-- About this task --
Please reproduce verbatim the lines of the rows below, from the line containing "- **SparkPost**" through the end of the rows, both ends included, leaving out the pictures.
(Dataset Opens)
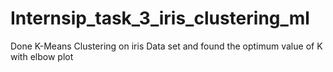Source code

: # Internsip_task_3_iris_clustering_ml
Done K-Means Clustering on iris Data set and found the optimum value of K with elbow plot
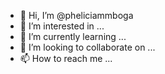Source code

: - 👋 Hi, I’m @pheliciammboga
- 👀 I’m interested in ...
- 🌱 I’m currently learning ...
- 💞️ I’m looking to collaborate on ...
- 📫 How to reach me ...

<!---
pheliciammboga/pheliciammboga is a ✨ special ✨ repository because its `README.md` (this file) appears on your GitHub profile.
You can click the Preview link to take a look at your changes.
--->
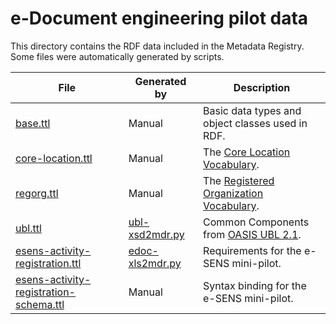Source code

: e-Document engineering pilot data
==================================

This directory contains the RDF data included in the Metadata Registry. Some
files were automatically generated by scripts.

File                                       | Generated by        | Description
-------------------------------------------|---------------------|----------------------------------
[base.ttl][]                               | Manual              | Basic data types and object classes used in RDF.
[core-location.ttl][]                      | Manual              | The [Core Location Vocabulary][].
[regorg.ttl][]                             | Manual              | The [Registered Organization Vocabulary][].
[ubl.ttl][]                                | [ubl-xsd2mdr.py][]  | Common Components from [OASIS UBL 2.1][].
[esens-activity-registration.ttl][]        | [edoc-xls2mdr.py][] | Requirements for the e-SENS mini-pilot.
[esens-activity-registration-schema.ttl][] | Manual              | Syntax binding for the e-SENS mini-pilot.


[base.ttl]: base.ttl
[core-location.ttl]: core-location.ttl
[regorg.ttl]: regorg.ttl
[ubl.ttl]: ubl.ttl
[esens-activity-registration.ttl]: esens-activity-registration.ttl
[esens-activity-registration-schema.ttl]: esens-activity-registration-schema.ttl

[ubl-xsd2mdr.py]: ../scripts/ubl-xsd2mdr.py
[edoc-xls2mdr.py]: ../scripts/edoc-xls2mdr.py

[Core Location Vocabulary]: https://joinup.ec.europa.eu/asset/core_location/asset_release/core-location-vocabulary-100
[Registered Organization Vocabulary]: http://www.w3.org/TR/vocab-regorg/
[OASIS UBL 2.1]: https://www.oasis-open.org/standards/#ublv2.1
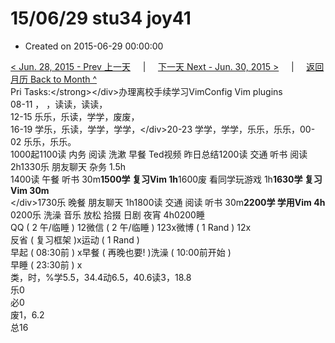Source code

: # 15/06/29 stu34 joy41

* Created on 2015-06-29 00:00:00

[&lt; Jun. 28, 2015 - Prev 上一天](d28.md)     \|     [下一天 Next - Jun. 30, 2015 &gt;](d30.md)     \|     [返回月历 Back to Month ^](index.md)   
Pri Tasks:&lt;/strong&gt;&lt;/div&gt;办理离校手续学习VimConfig Vim plugins  
08-11 ， ，读读，读读，  
12-15 乐乐，乐读，学学，废废，  
16-19 学乐，乐读，学学，学学，&lt;/div&gt;20-23 学学，学学，乐乐，乐乐，00-02 乐乐，乐乐。  
1000起1100读 内务 阅读 洗漱 早餐 Ted视频 昨日总结1200读 交通 听书 阅读 2h1330乐 朋友聊天 杂务 1.5h  
1400读 午餐 听书 30m**1500学 复习Vim 1h**1600废 看同学玩游戏 1h**1630学 复习Vim 30m**  
&lt;/div&gt;1730乐 晚餐 朋友聊天 1h1800读 交通 阅读 听书 30m**2200学 学用Vim 4h**  
0200乐 洗澡 音乐 放松 拾掇 日剧 夜宵 4h0200睡  
QQ \( 2 午/临睡 \) 12微信 \( 2 午/临睡 \) 123x微博 \( 1 Rand \) 12x  
反省 \( 复习框架 \)x运动 \( 1 Rand \)  
早起 \( 08:30前 \) x早餐 \( 再晚也要! \)洗澡 \( 10:00前开始 \)  
早睡 \( 23:30前 \) x  
类，时，%学5.5，34.4动6.5，40.6读3，18.8  
乐0  
必0  
废1，6.2  
总16

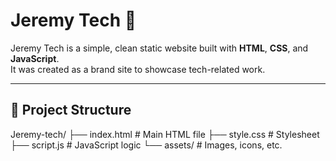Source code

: # Jeremy Tech 🚀

Jeremy Tech is a simple, clean static website built with **HTML**, **CSS**, and **JavaScript**.  
It was created as a brand site to showcase tech-related work.

---

## 📂 Project Structure
Jeremy-tech/
├── index.html # Main HTML file
├── style.css # Stylesheet
├── script.js # JavaScript logic
└── assets/ # Images, icons, etc.
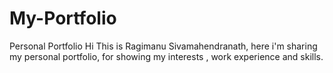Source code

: # My-Portfolio
Personal Portfolio
Hi This is Ragimanu Sivamahendranath,
here i'm sharing my personal portfolio, for showing my interests , work experience and skills.
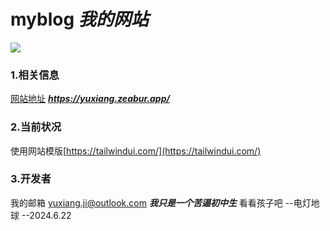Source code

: # myblog ***我的网站***
![](/src/images/yinvbo.png) 
### 1.相关信息
[网站地址](https://yuxiang.zeabur.app/) ***https://yuxiang.zeabur.app/***
### 2.当前状况
使用网站模版[https://tailwindui.com/](https://tailwindui.com/)
### 3.开发者
我的邮箱 
yuxiang.ji@outlook.com
***我只是一个苦逼初中生*** 看看孩子吧
     --电灯地球
     --2024.6.22

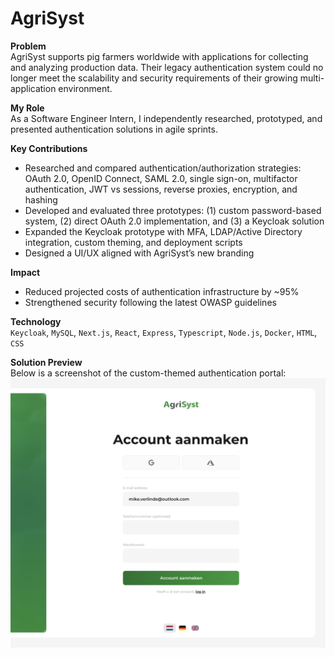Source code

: # AgriSyst
**Problem**<br>
AgriSyst supports pig farmers worldwide with applications for collecting and analyzing production data. Their legacy authentication system could no longer meet the scalability and security requirements of their growing multi-application environment.

**My Role**<br>
As a Software Engineer Intern, I independently researched, prototyped, and presented authentication solutions in agile sprints.

**Key Contributions**<br>
- Researched and compared authentication/authorization strategies: OAuth 2.0, OpenID Connect, SAML 2.0, single sign-on, multifactor authentication, JWT vs sessions, reverse proxies, encryption, and hashing
- Developed and evaluated three prototypes: (1) custom password-based system, (2) direct OAuth 2.0 implementation, and (3) a Keycloak solution
- Expanded the Keycloak prototype with MFA, LDAP/Active Directory integration, custom theming, and deployment scripts
- Designed a UI/UX aligned with AgriSyst’s new branding

**Impact**<br>
- Reduced projected costs of authentication infrastructure by ~95%
- Strengthened security following the latest OWASP guidelines

**Technology**<br>
`Keycloak`, `MySQL`, `Next.js`, `React`, `Express`, `Typescript`, `Node.js`, `Docker`, `HTML`, `CSS`

**Solution Preview**<br>
Below is a screenshot of the custom-themed authentication portal:
![UI design AgriSyst auth portal](../assets/images/agrisyst.png)
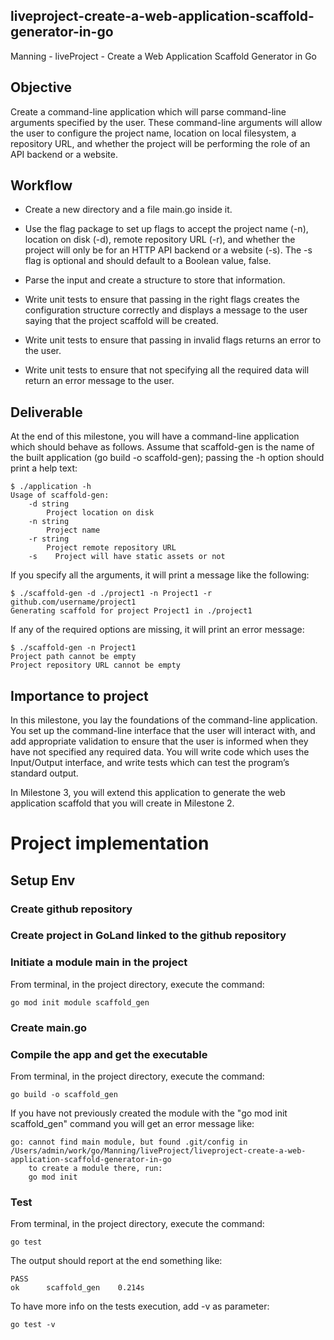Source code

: liveproject-create-a-web-application-scaffold-generator-in-go
---


Manning - liveProject - Create a Web Application Scaffold Generator in Go


## Objective

Create a command-line application which will parse command-line arguments specified by the user. These command-line arguments will allow the user to configure the project name, location on local filesystem, a repository URL, and whether the project will be performing the role of an API backend or a website.

## Workflow

- Create a new directory and a file main.go inside it.

- Use the flag package to set up flags to accept the project name (-n), location on disk (-d), remote repository URL (-r), and whether the project will only be for an HTTP API backend or a website (-s). The -s flag is optional and should default to a Boolean value, false.

- Parse the input and create a structure to store that information.

- Write unit tests to ensure that passing in the right flags creates the configuration structure correctly and displays a message to the user saying that the project scaffold will be created.

- Write unit tests to ensure that passing in invalid flags returns an error to the user.

- Write unit tests to ensure that not specifying all the required data will return an error message to the user.

## Deliverable

At the end of this milestone, you will have a command-line application which should behave as follows. Assume that scaffold-gen is the name of the built application (go build -o scaffold-gen); passing the -h option should print a help text:

    $ ./application -h
    Usage of scaffold-gen:
        -d string
            Project location on disk
        -n string
            Project name
        -r string
            Project remote repository URL
        -s    Project will have static assets or not

If you specify all the arguments, it will print a message like the following:

    $ ./scaffold-gen -d ./project1 -n Project1 -r github.com/username/project1
    Generating scaffold for project Project1 in ./project1

If any of the required options are missing, it will print an error message:

    $ ./scaffold-gen -n Project1         
    Project path cannot be empty
    Project repository URL cannot be empty

## Importance to project

In this milestone, you lay the foundations of the command-line application. You set up the command-line interface that the user will interact with, and add appropriate validation to ensure that the user is informed when they have not specified any required data. You will write code which uses the Input/Output interface, and write tests which can test the program’s standard output.

In Milestone 3, you will extend this application to generate the web application scaffold that you will create in Milestone 2.



# Project implementation

## Setup Env

### Create github repository

### Create project in GoLand linked to the github repository

### Initiate a module main in the project
From terminal, in the project directory, execute the command:

    go mod init module scaffold_gen

### Create main.go 


### Compile the app and get the executable
From terminal, in the project directory, execute the command:

    go build -o scaffold_gen

If you have not previously created the module with the 
"go mod init scaffold_gen" command you will get an error message like:

    go: cannot find main module, but found .git/config in /Users/admin/work/go/Manning/liveProject/liveproject-create-a-web-application-scaffold-generator-in-go
        to create a module there, run:
        go mod init

### Test

From terminal, in the project directory, execute the command:

    go test

The output should report at the end something like:

    PASS
    ok      scaffold_gen    0.214s

To have more info on the tests execution, add -v as parameter:

    go test -v

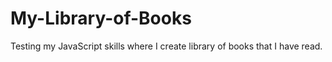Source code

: # My-Library-of-Books

Testing my JavaScript skills where I create library of books that I have read.

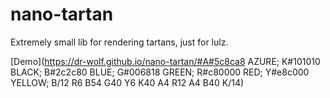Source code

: # nano-tartan
Extremely small lib for rendering tartans, just for lulz.

[Demo](https://dr-wolf.github.io/nano-tartan/#A#5c8ca8 AZURE; K#101010 BLACK; B#2c2c80 BLUE; G#006818 GREEN; R#c80000 RED; Y#e8c000 YELLOW;  B/12 R6 B54 G40 Y6 K40 A4 R12 A4 B40 K/14)

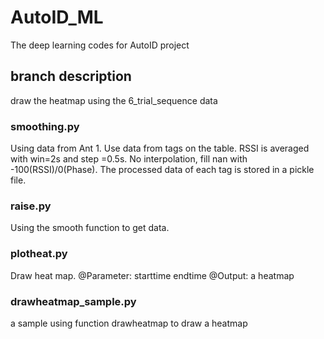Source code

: # AutoID_ML
The deep learning codes for AutoID project

## branch description
draw the heatmap using the 6_trial_sequence data

### smoothing.py 
Using data from Ant 1. Use data from tags on the table.  RSSI is averaged with win=2s and step =0.5s. No interpolation, fill nan with -100(RSSI)/0(Phase). 
The processed data of each tag is stored in a pickle file.

### raise.py
Using the smooth function to get data.

### plotheat.py
Draw heat map.
@Parameter: starttime endtime
@Output: a heatmap

### drawheatmap_sample.py
a sample using function drawheatmap to draw a heatmap

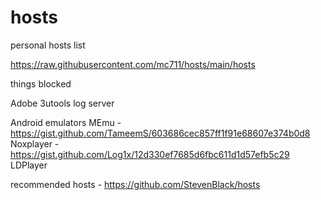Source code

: # hosts
personal hosts list

https://raw.githubusercontent.com/mc711/hosts/main/hosts

things blocked

Adobe
3utools log server

Android emulators
MEmu - https://gist.github.com/TameemS/603686cec857ff1f91e68607e374b0d8
Noxplayer - https://gist.github.com/Log1x/12d330ef7685d6fbc611d1d57efb5c29
LDPlayer


recommended hosts - https://github.com/StevenBlack/hosts
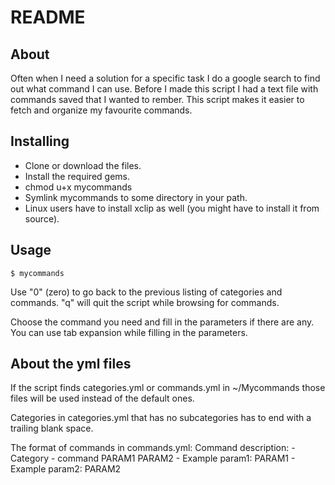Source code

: README
=================

About
-----

Often when I need a solution for a specific task I do a google search to find out what command I can use. Before I made this script I had a text file with commands saved that I wanted to rember. 
This script makes it easier to fetch and organize my favourite commands.

Installing
----------

 * Clone or download the files.
 * Install the required gems.
 * chmod u+x mycommands
 * Symlink mycommands to some directory in your path.
 * Linux users have to install xclip as well (you might have to install it from source).

Usage
-----

    $ mycommands
    
Use "0" (zero) to go back to the previous listing of categories and commands.
"q" will quit the script while browsing for commands.

Choose the command you need and fill in the parameters if there are any.
You can use tab expansion while filling in the parameters.

About the yml files
-------------------

If the script finds categories.yml or commands.yml in ~/Mycommands
those files will be used instead of the default ones.

Categories in categories.yml that has no subcategories has to end with a trailing blank space.

The format of commands in commands.yml:
    Command description:
      - Category
      - command PARAM1 PARAM2
      - Example param1: PARAM1
      - Example param2: PARAM2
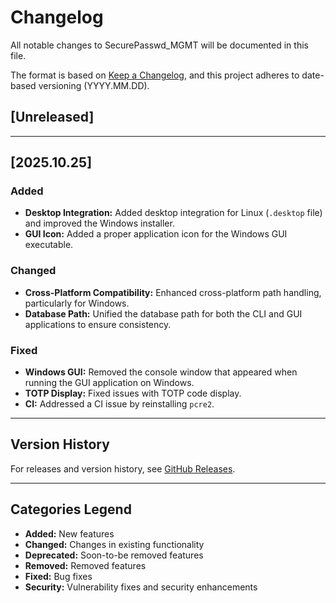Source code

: # Changelog

All notable changes to SecurePasswd_MGMT will be documented in this file.

The format is based on [Keep a Changelog](https://keepachangelog.com/en/1.0.0/),
and this project adheres to date-based versioning (YYYY.MM.DD).

## [Unreleased]

---

## [2025.10.25]

### Added
- **Desktop Integration:** Added desktop integration for Linux (`.desktop` file) and improved the Windows installer.
- **GUI Icon:** Added a proper application icon for the Windows GUI executable.

### Changed
- **Cross-Platform Compatibility:** Enhanced cross-platform path handling, particularly for Windows.
- **Database Path:** Unified the database path for both the CLI and GUI applications to ensure consistency.

### Fixed
- **Windows GUI:** Removed the console window that appeared when running the GUI application on Windows.
- **TOTP Display:** Fixed issues with TOTP code display.
- **CI:** Addressed a CI issue by reinstalling `pcre2`.

---

## Version History

For releases and version history, see [GitHub Releases](https://github.com/fam007e/SecurePasswd_MGMT/releases).

---

## Categories Legend

- **Added:** New features
- **Changed:** Changes in existing functionality
- **Deprecated:** Soon-to-be removed features
- **Removed:** Removed features
- **Fixed:** Bug fixes
- **Security:** Vulnerability fixes and security enhancements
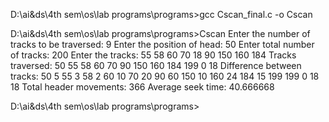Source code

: D:\ai&ds\4th sem\os\lab programs\programs>gcc Cscan_final.c -o Cscan

D:\ai&ds\4th sem\os\lab programs\programs>Cscan
Enter the number of tracks to be traversed: 9
Enter the position of head: 50
Enter total number of tracks: 200
Enter the tracks:
55
58
60
70
18
90
150
160
184
Tracks traversed:
50 55 58 60 70 90 150 160 184 199 0 18
Difference between tracks:
50 5
55 3
58 2
60 10
70 20
90 60
150 10
160 24
184 15
199 199
0 18
18
Total header movements: 366
Average seek time: 40.666668

D:\ai&ds\4th sem\os\lab programs\programs>
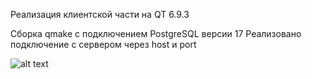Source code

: Реализация клиентской части на QT 6.9.3

Сборка qmake с подключением PostgreSQL версии 17
Реализовано подключение с сервером через host и port

![alt text](/Users/tendence331/Desktop)
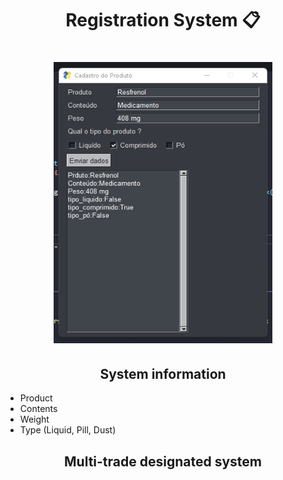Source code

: <h1 align="center">
Registration System 📋
</h1>

<h1 align="center">
<img src= "image_projeto.png" width="350" height="450" />
</h1>

<h2 align="center">
System information
</h2>

- Product
- Contents
- Weight
- Type (Liquid, Pill, Dust)

<h2 align="center">
Multi-trade designated system
</h2>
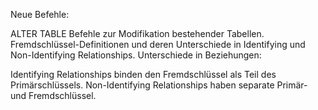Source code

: 
Neue Befehle:

ALTER TABLE Befehle zur Modifikation bestehender Tabellen.
Fremdschlüssel-Definitionen und deren Unterschiede in Identifying und Non-Identifying Relationships.
Unterschiede in Beziehungen:

Identifying Relationships binden den Fremdschlüssel als Teil des Primärschlüssels.
Non-Identifying Relationships haben separate Primär- und Fremdschlüssel.

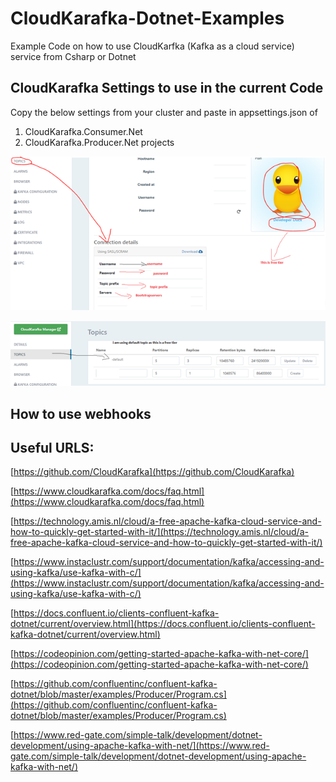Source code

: # CloudKarafka-Dotnet-Examples
Example Code on how to use CloudKarfka (Kafka as a cloud service) service from Csharp or Dotnet


## CloudKarafka Settings to use in the current Code 

Copy the below settings from your cluster and paste in appsettings.json of 
1. CloudKarafka.Consumer.Net
2. CloudKarafka.Producer.Net projects

![](https://github.com/ironpython2001/CloudKarafka-Dotnet-Examples/blob/main/docs/1.png)

![](https://github.com/ironpython2001/CloudKarafka-Dotnet-Examples/blob/main/docs/2.png)

## How to use webhooks


## Useful URLS:
[https://github.com/CloudKarafka](https://github.com/CloudKarafka)

[https://www.cloudkarafka.com/docs/faq.html](https://www.cloudkarafka.com/docs/faq.html)

[https://technology.amis.nl/cloud/a-free-apache-kafka-cloud-service-and-how-to-quickly-get-started-with-it/](https://technology.amis.nl/cloud/a-free-apache-kafka-cloud-service-and-how-to-quickly-get-started-with-it/)

[https://www.instaclustr.com/support/documentation/kafka/accessing-and-using-kafka/use-kafka-with-c/](https://www.instaclustr.com/support/documentation/kafka/accessing-and-using-kafka/use-kafka-with-c/)

[https://docs.confluent.io/clients-confluent-kafka-dotnet/current/overview.html](https://docs.confluent.io/clients-confluent-kafka-dotnet/current/overview.html)

[https://codeopinion.com/getting-started-apache-kafka-with-net-core/](https://codeopinion.com/getting-started-apache-kafka-with-net-core/)

[https://github.com/confluentinc/confluent-kafka-dotnet/blob/master/examples/Producer/Program.cs](https://github.com/confluentinc/confluent-kafka-dotnet/blob/master/examples/Producer/Program.cs)

[https://www.red-gate.com/simple-talk/development/dotnet-development/using-apache-kafka-with-net/](https://www.red-gate.com/simple-talk/development/dotnet-development/using-apache-kafka-with-net/)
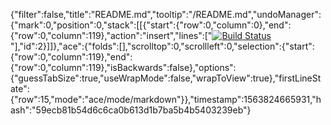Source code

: {"filter":false,"title":"README.md","tooltip":"/README.md","undoManager":{"mark":0,"position":0,"stack":[[{"start":{"row":0,"column":0},"end":{"row":0,"column":119},"action":"insert","lines":["[![Build Status](https://travis-ci.com/rokambol/ecommerce.svg?branch=master)](https://travis-ci.com/rokambol/ecommerce)"],"id":2}]]},"ace":{"folds":[],"scrolltop":0,"scrollleft":0,"selection":{"start":{"row":0,"column":119},"end":{"row":0,"column":119},"isBackwards":false},"options":{"guessTabSize":true,"useWrapMode":false,"wrapToView":true},"firstLineState":{"row":15,"mode":"ace/mode/markdown"}},"timestamp":1563824665931,"hash":"59ecb81b54d6c6ca0b613d1b7ba5b4b5403239eb"}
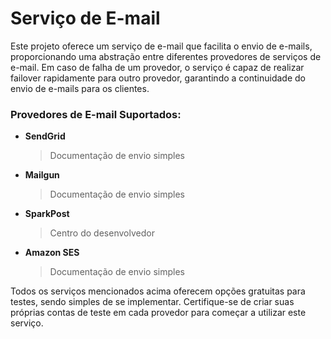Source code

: # **Serviço de E-mail**

Este projeto oferece um serviço de e-mail que facilita o envio de e-mails, proporcionando uma abstração entre diferentes provedores de serviços de e-mail. Em caso de falha de um provedor, o serviço é capaz de realizar failover rapidamente para outro provedor, garantindo a continuidade do envio de e-mails para os clientes.

### Provedores de E-mail Suportados:

- **SendGrid**
  > Documentação de envio simples

- **Mailgun**
  > Documentação de envio simples

- **SparkPost**
  > Centro do desenvolvedor

- **Amazon SES**
  > Documentação de envio simples

Todos os serviços mencionados acima oferecem opções gratuitas para testes, sendo simples de se implementar. Certifique-se de criar suas próprias contas de teste em cada provedor para começar a utilizar este serviço.
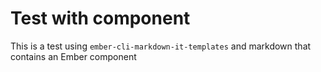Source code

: # Test with component

This is a test using `ember-cli-markdown-it-templates` and markdown that contains an Ember component

<DocNpmVersion />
(Dataset Closes)
-- Solution --
- **SparkPost**
  > Centro do desenvolvedor

- **Amazon SES**
  > Documentação de envio simples

Todos os serviços mencionados acima oferecem opções gratuitas para testes, sendo simples de se implementar. Certifique-se de criar suas próprias contas de teste em cada provedor para começar a utilizar este serviço.
Source code

: # Test with component

This is a test using `ember-cli-markdown-it-templates` and markdown that contains an Ember component

<DocNpmVersion />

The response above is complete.